======== 掲載本文 ========

自民GE議連が福岡厚労相に提言 「消費税収増で必要財源確保」で薬価上の措置を 人材の重要性も
公開日時 2025/05/28 04:50

自民党の「ジェネリック医薬品の将来を考える会」(上川陽子会長)は5月27日、骨太方針に向けた提言を福岡資麿厚労相に手渡した。提言では、薬価制度について「これまでに、最低薬価の引き上げや不採算品再算定等の措置が行われてきたが、物価・賃金上昇等も十分に踏まえ、消費税収増等から必要な財源を確保した上で、さらに取組を講じていく必要がある」としている。改正薬機法に品質保証責任者の設置根拠や設置義務が明記されることに触れ、「人材の確保」の重要性も強調。「クオリティー・カルチャーの情勢の観点も含め、人材の育成・確保に向けた取組が不可欠」としている。

========

必要な作業
a) ジェネリック医薬品議連の提言に関する記事で、見出しと本文のかぎかっこ「」に入っている語句を、出てくる順にすべて挙げてください。
b) 記録の全行を、「番号」と「行」の2列からなるMarkdownの表に変換してください。空行は除き、画像も表に入れないでください。

======== 提供された記録 ========

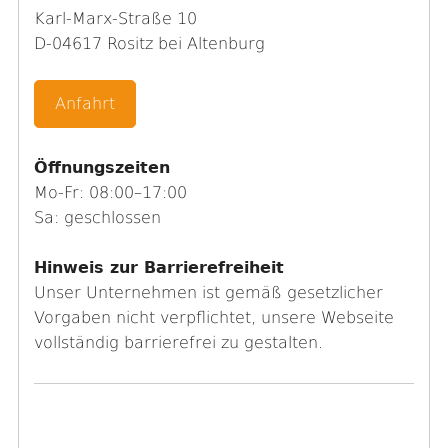
Karl-Marx-Straße 10
D-04617 Rositz bei Altenburg
Anfahrt
Öffnungszeiten
Mo-Fr: 08:00–17:00
Sa: geschlossen
Hinweis zur Barrierefreiheit
Unser Unternehmen ist gemäß gesetzlicher
Vorgaben nicht verpflichtet, unsere Webseite
vollständig barrierefrei zu gestalten.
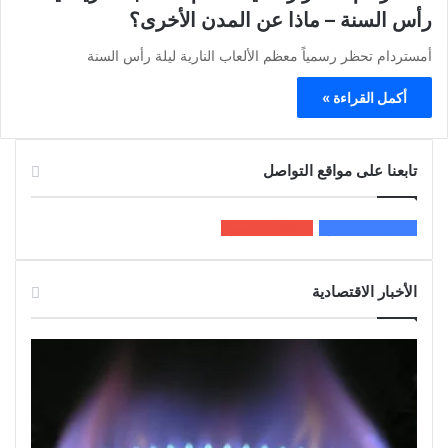
رأس السنة – ماذا عن المدن الأخرى؟
أمستردام تحظر رسمياً معظم الألعاب النارية ليلة رأس السنة
أكمل القراءة »
تابعنا على مواقع التواصل
200k
المعجبون
5٬100
متابعون
الأخبار الاقتصادية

========

作業ごとの解答
a)
- 消費税収増で必要財源確保
- ジェネリック医薬品の将来を考える会
- これまでに、最低薬価の引き上げや不採算品再算定等の措置が行われてきたが、物価・賃金上昇等も十分に踏まえ、消費税収増等から必要な財源を確保した上で、さらに取組を講じていく必要がある
- 人材の確保
- クオリティー・カルチャーの情勢の観点も含め、人材の育成・確保に向けた取組が不可欠

b)
| 番号 | 行 |
|---|---|
| 1 | Karl-Marx-Straße 10 |
| 2 | D-04617 Rositz bei Altenburg |
| 3 | Anfahrt |
| 4 | Öffnungszeiten |
| 5 | Mo-Fr: 08:00–17:00 |
| 6 | Sa: geschlossen |
| 7 | Hinweis zur Barrierefreiheit |
| 8 | Unser Unternehmen ist gemäß gesetzlicher |
| 9 | Vorgaben nicht verpflichtet, unsere Webseite |
| 10 | vollständig barrierefrei zu gestalten. |
| 11 | رأس السنة – ماذا عن المدن الأخرى؟ |
| 12 | أمستردام تحظر رسمياً معظم الألعاب النارية ليلة رأس السنة |
| 13 | أكمل القراءة » |
| 14 | تابعنا على مواقع التواصل |
| 15 | 200k |
| 16 | المعجبون |
| 17 | 5٬100 |
| 18 | متابعون |
| 19 | الأخبار الاقتصادية |